We just watched the Netflix series “Losers” (which we learned about through Nick Bertozzi’s (@NickBertozzi) involvement on storyboards) and it was both short and great. If you enjoy good storytelling and don’t mind some sports in the mix you’ll like it.
It’s also not about losers, and I’m sure the creators gave it a misleading title on purpose. The show is more about moving forward after failure—sometimes repeated failure. None of the people featured are winners in the sense of gold-medals or “We’re Number One!” chants. Their stories are more interesting than that. It’s hard to pick favorites, but if you only want to sample a few, try “Judgement,” “Stone Cold,” and “Aliy.”
The reason I’m writing about this is not because I want to start a new career as TV reviewer, but because the show brought to mind my two favorite sporting events I’ve watched, neither of which ended as wins, exactly:
Tigers v. Angels
August 26, 2015
Justin Verlander, after a season that began on the disabled list and proceeded through to some minor league play and a so-so W-L record, started a kind of nothing late season game (the Tigers were a bad 59-66 at that point, the Angels a barely average 64-61) that night, and we were relaxing at the ballpark because night baseball in Detroit is relaxing. But as the game progressed and he kept pitching and kept striking out batters it got exciting. Kat—still pretty new to all this—was confused by all the cheering, since on the face of it the game was getting kind of boring by the time of the 7th inning stretch. Since I’ve been watching since I was a kid and was a particularly superstitious kid at that (in Little League, when things were going well for my team, I ate the exact same Cobb salad…with turkey instead of bacon…before every evening game) I hadn’t pointed out to her that Verlander hadn’t given up any hits and only two walks until she asked.
The Tigers won easily, Verlander completed the game, easily, but it wasn’t a no-hitter in the end. Watching him as he threw one bad pitch that caused him to miss out on this by, literally, an inch, was simultaneously not fun and the very definition of seeing professionalism in action. It was a great night for fans, and we cheered until he came out for an encore.
Well, okay, it’s not like he threw more pitches, but the usually stoic Verlander seemed touched by how much we appreciated the show he’d put on. A win.
Kipchoge v. 2:00:00
May 6, 2016
Publicity stunt? Maybe. Two-plus advertisement for Nike? Probably. But…

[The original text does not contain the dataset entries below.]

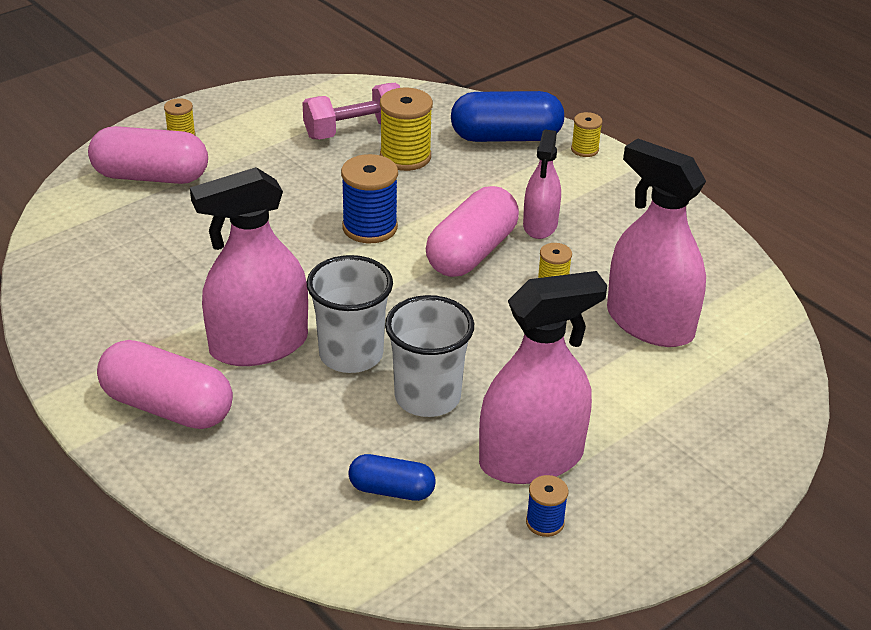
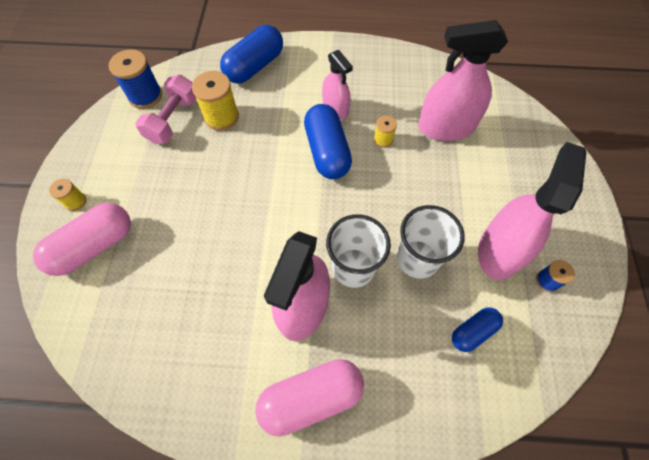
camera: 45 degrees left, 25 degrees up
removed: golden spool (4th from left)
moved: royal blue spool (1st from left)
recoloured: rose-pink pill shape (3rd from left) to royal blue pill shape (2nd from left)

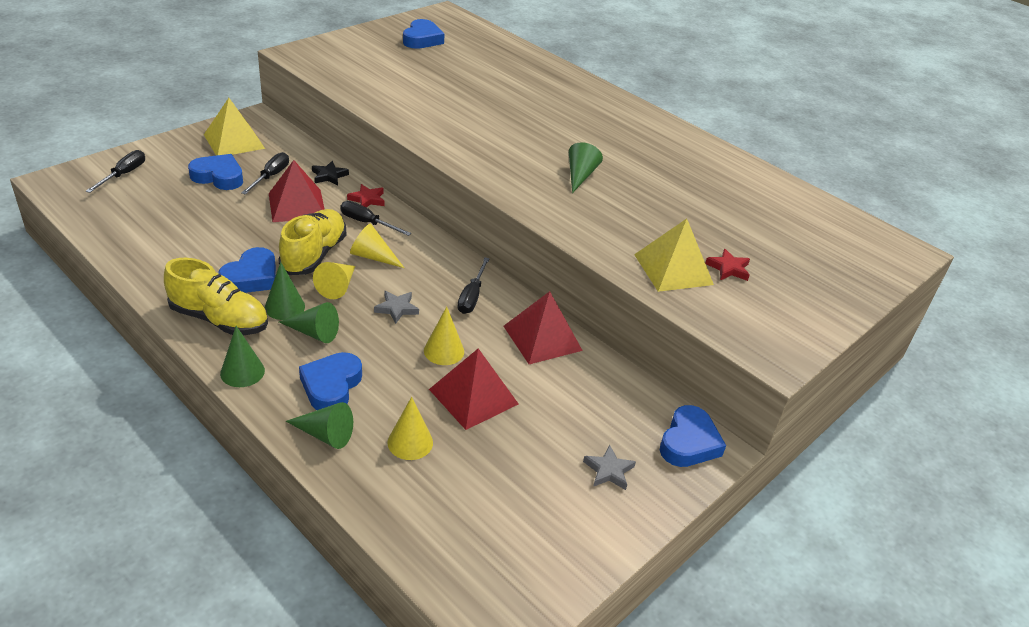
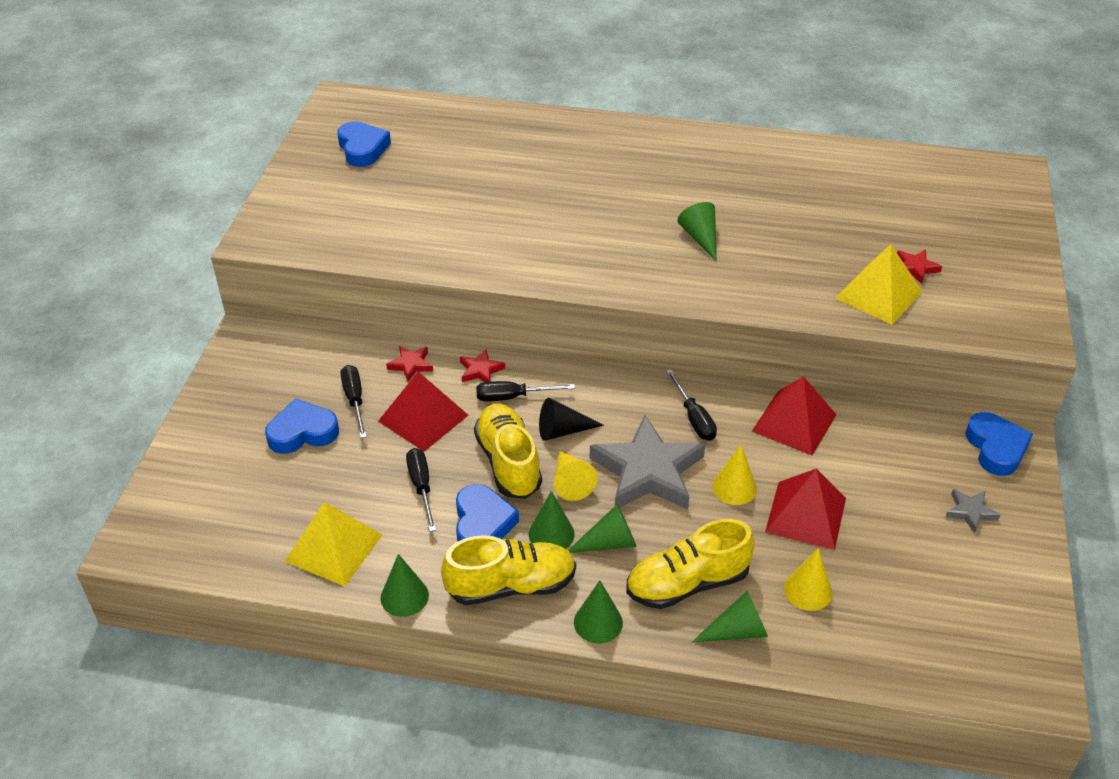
camera: 30 degrees left, 5 degrees up
added: leaf-green solid cone (1st from left)
moved: jet-black hand screwdriver (1st from left in the first image) to jet-black hand screwdriver (2nd from left); golden pyramid shape (1st from left)
replaced: royal blue heart shape (3rd from left) to golden sneaker (3rd from left)
recoloured: jet-black star shape to scarlet star shape (1st from left); golden solid cone (2nd from left) to jet-black solid cone
resized: ash-grey star shape (1st from left) x2.29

We were watching a movie at home on Friday night when I said I was going to stay up a little longer to watch the start of a race (a time trial, really) that would begin at 11:45 local time. Kat thought I was nuts, but after months of training and preparation and secret shoe development, three runners were going to take a shot at running 26.2 miles in under two hours. It wouldn’t be an official world record because of the insertion of fresh pacers every 1.5+ miles (and a pace car throughout) but it would still be an amazing feat if someone managed it.

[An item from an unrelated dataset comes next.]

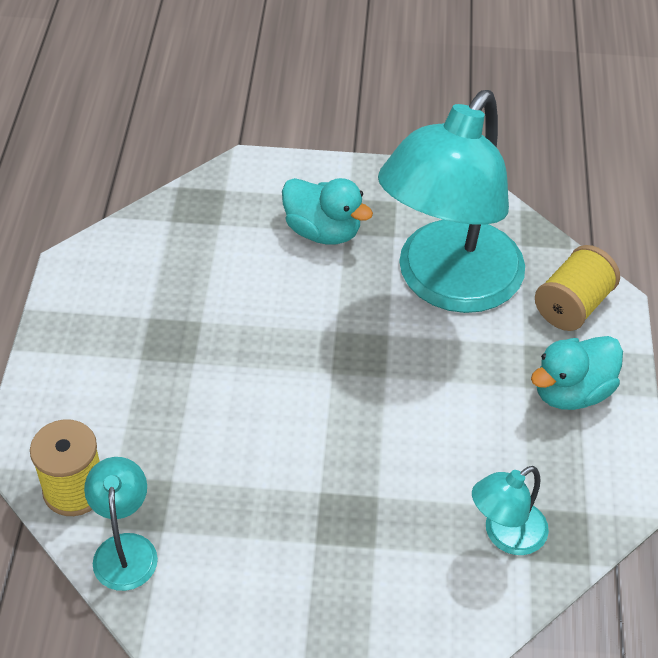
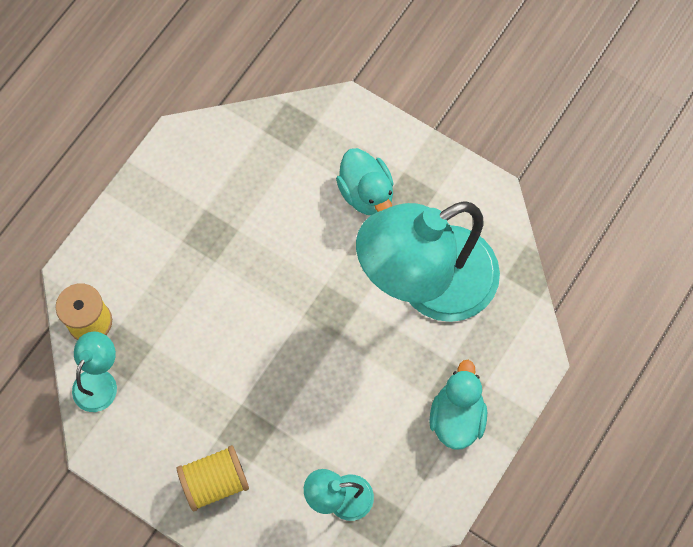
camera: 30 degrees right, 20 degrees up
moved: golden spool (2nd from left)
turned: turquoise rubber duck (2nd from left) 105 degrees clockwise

I’d been following this effort casually, largely via Ed Caesar’s (@edcaesar) great articles about the run-up in Wired, so I wanted to see what this would look like. You know, the first 15 minutes or so.
So we watched. And the ballet of the pacers and the beauty of Eliud Kipchoge’s running kept both of us up for the whole thing. Yeah, we watched the three people run in a short and not-at-all-scenic loop for more than two hours.
And when we weren’t watching Kipchoge look gorgeous every step of the way, we watched some advertorials and listened to some pseudo-science and groaned through some hyperbolic commentary.
(When the announcers said he was only X seconds behind pace now, “so if he can run the next few miles 20 seconds faster he’ll still do it!” I had to laugh. It’s as if they were talking about your average jogger who, approaching the end of their first 5K, starts sprinting to look good for a photo their spouse will post on Instagram. I mean, he was already running a 4:30-something mile…to pick up the pace by even a second or two would be virtually impossible. And that thing where it looked like he was smiling there near the end, the only change in expression he’d showed through most of the run? I don’t think he was happy to be falling behind pace. As he said afterward, “Three laps to go, I felt a little tired in my legs.” You’d grimace too.)
Anyway, you can probably tell by the title above that the two hour barrier didn’t get broken that night. But it was still worth staying up well past our bedtime, and the National Geographic documentary is well worth an hour—only an hour!—of your time. And Eliud Kipchoge is about as far from a loser as I can imagine.